_TASK TO COMPLETE_
The pictures stay out; all of the data is to be printed exactly.

_SUPPLIED DATA_
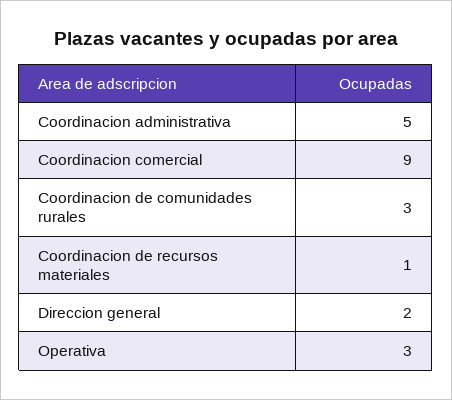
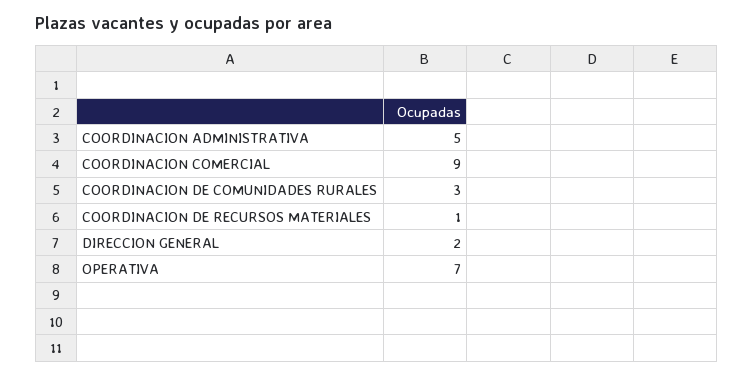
  {
    "Coordinacion administrativa": 5,
    "Coordinacion comercial": 9,
    "Coordinacion de comunidades rurales": 3,
    "Coordinacion de recursos materiales": 1,
    "Direccion general": 2,
-   "Operativa": 3
+   "Operativa": 7
  }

_ANSWER SPACE_
  {
    "Coordinacion administrativa": 5,
    "Coordinacion comercial": 9,
    "Coordinacion de comunidades rurales": 3,
    "Coordinacion de recursos materiales": 1,
    "Direccion general": 2,
-   "Operativa": 3
+   "Operativa": 7
  }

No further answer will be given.